# Exercise directions
Set the listing down exactly; no pictures.

# Supplied information
☆ ☆ ☆ ☆ ☆
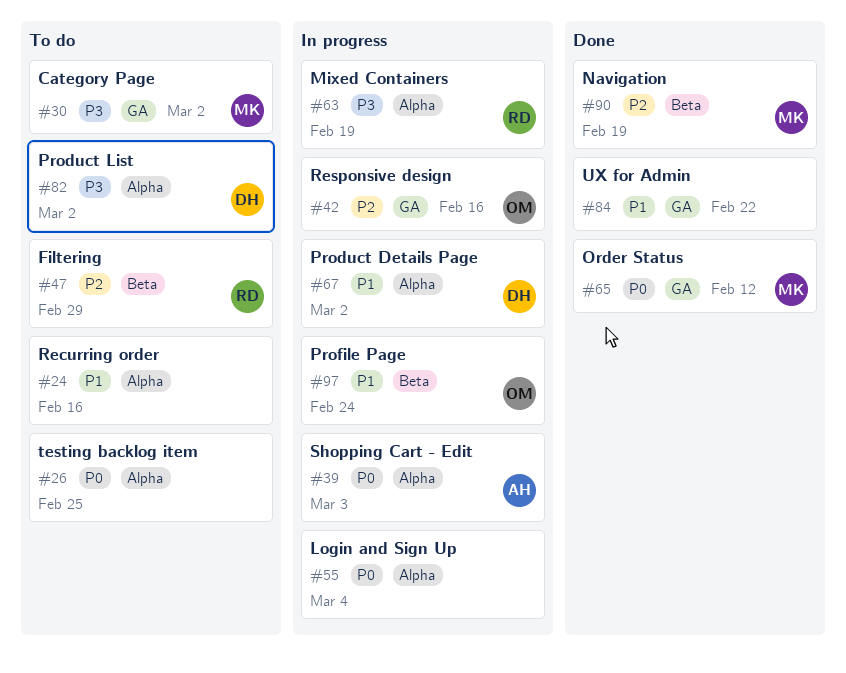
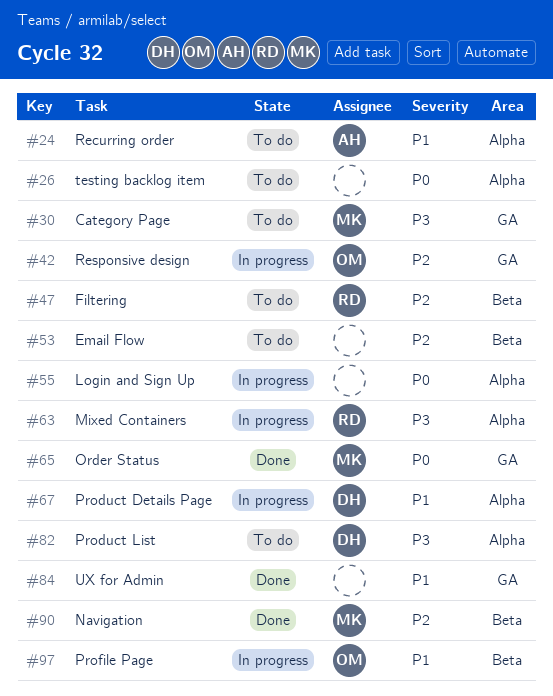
#24, owner: none -> AH
#39: present -> none
#53: none -> present

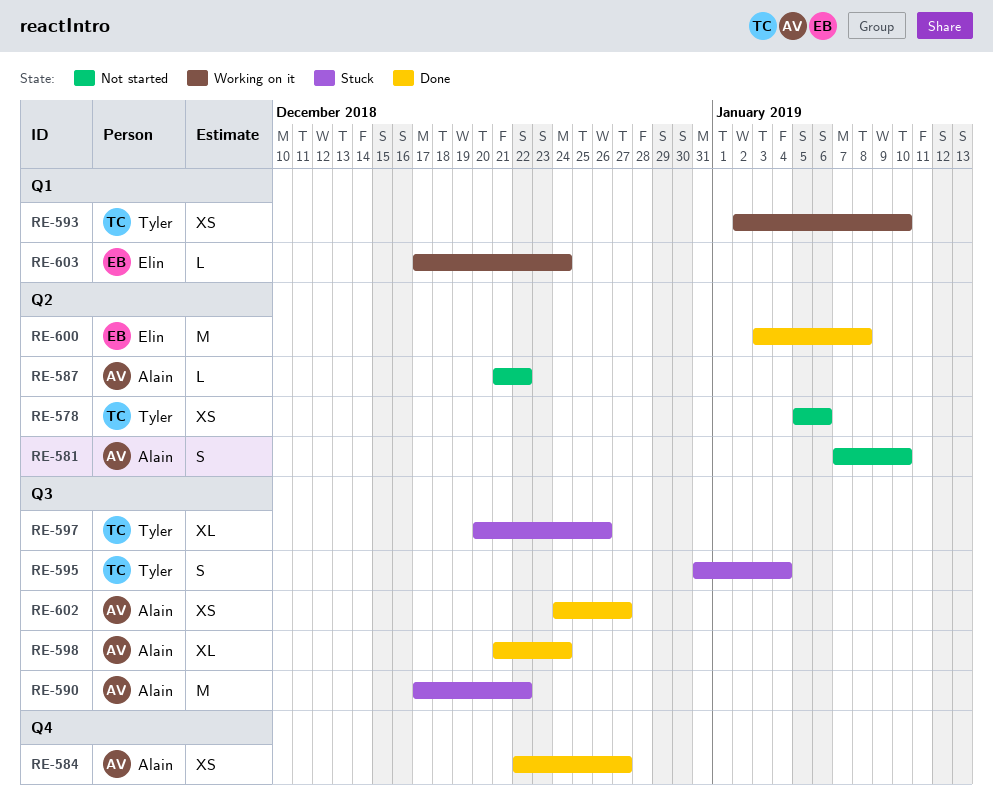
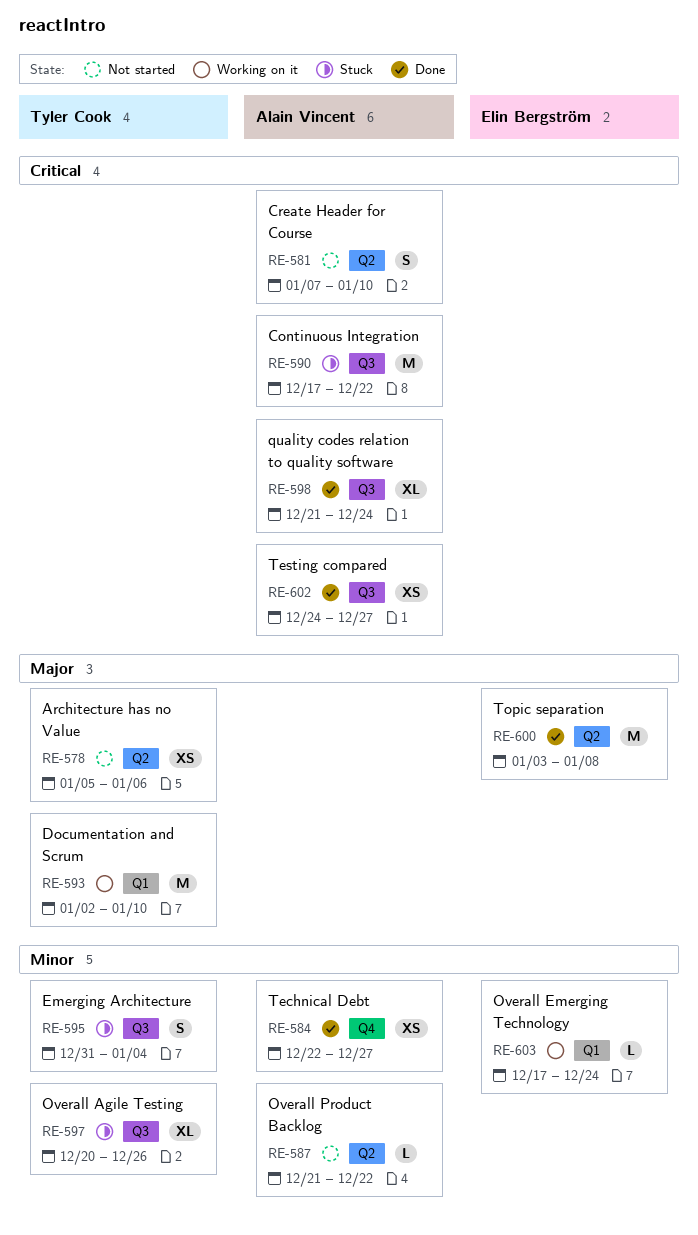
RE-593, estimate: XS -> M

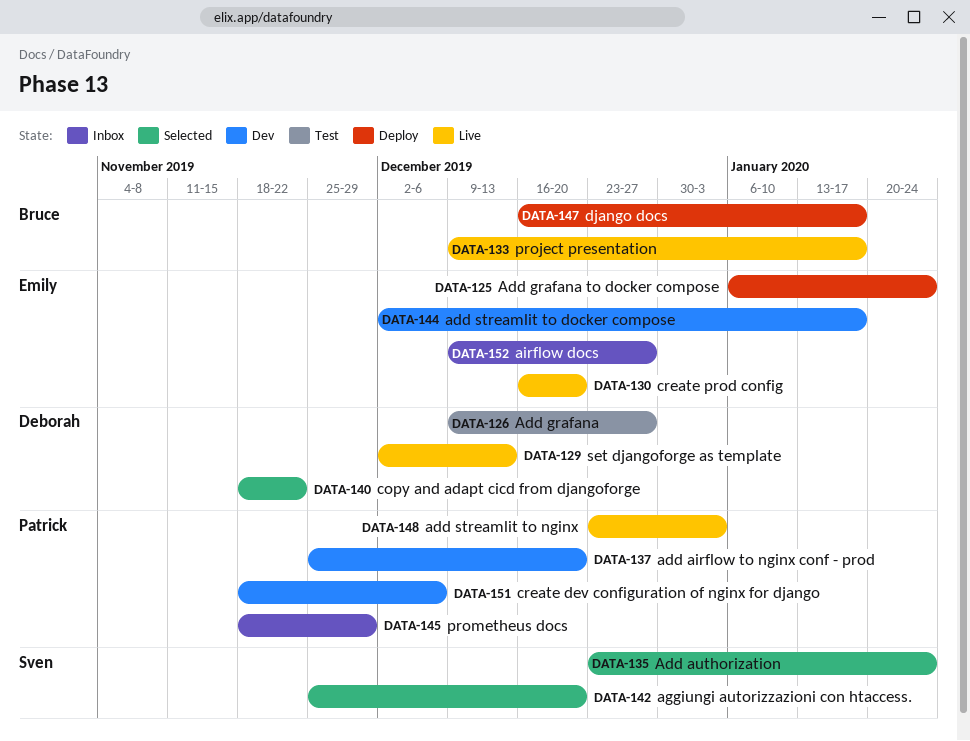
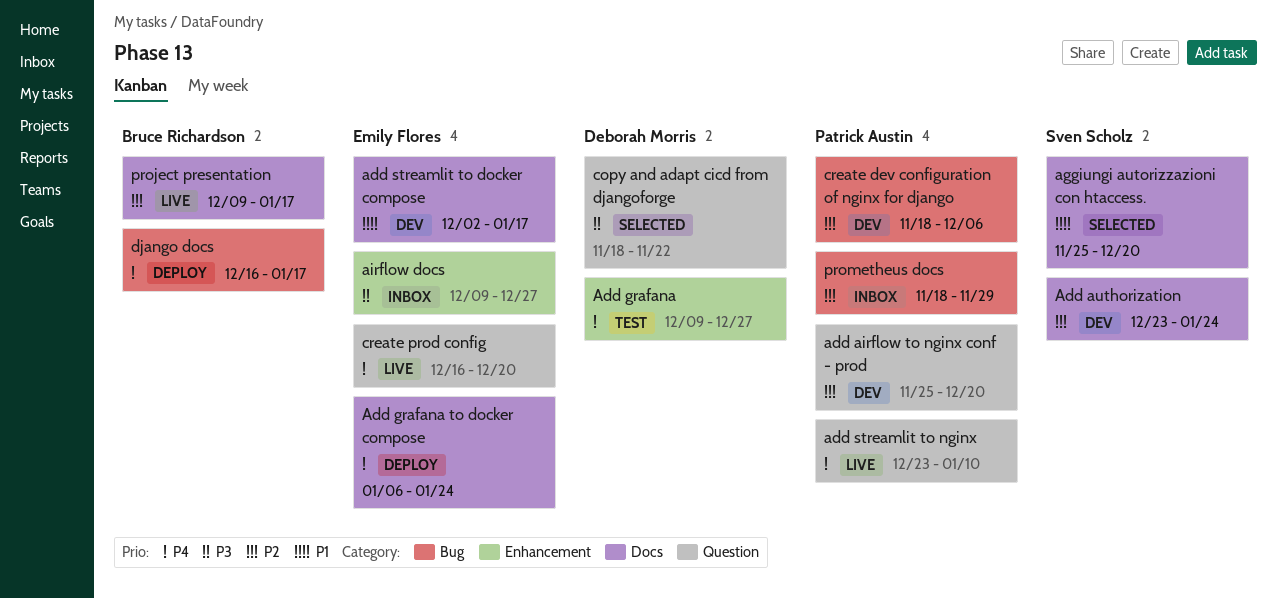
Add authorization, status: Selected -> Dev
add streamlit to nginx, due: Jan 3 -> Jan 10
set djangoforge as template: present -> none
☆ ☆ ☆ ☆ ☆
# Output of the task
#24, owner: none -> AH
#39: present -> none
#53: none -> present

RE-593, estimate: XS -> M

Add authorization, status: Selected -> Dev
add streamlit to nginx, due: Jan 3 -> Jan 10
set djangoforge as template: present -> none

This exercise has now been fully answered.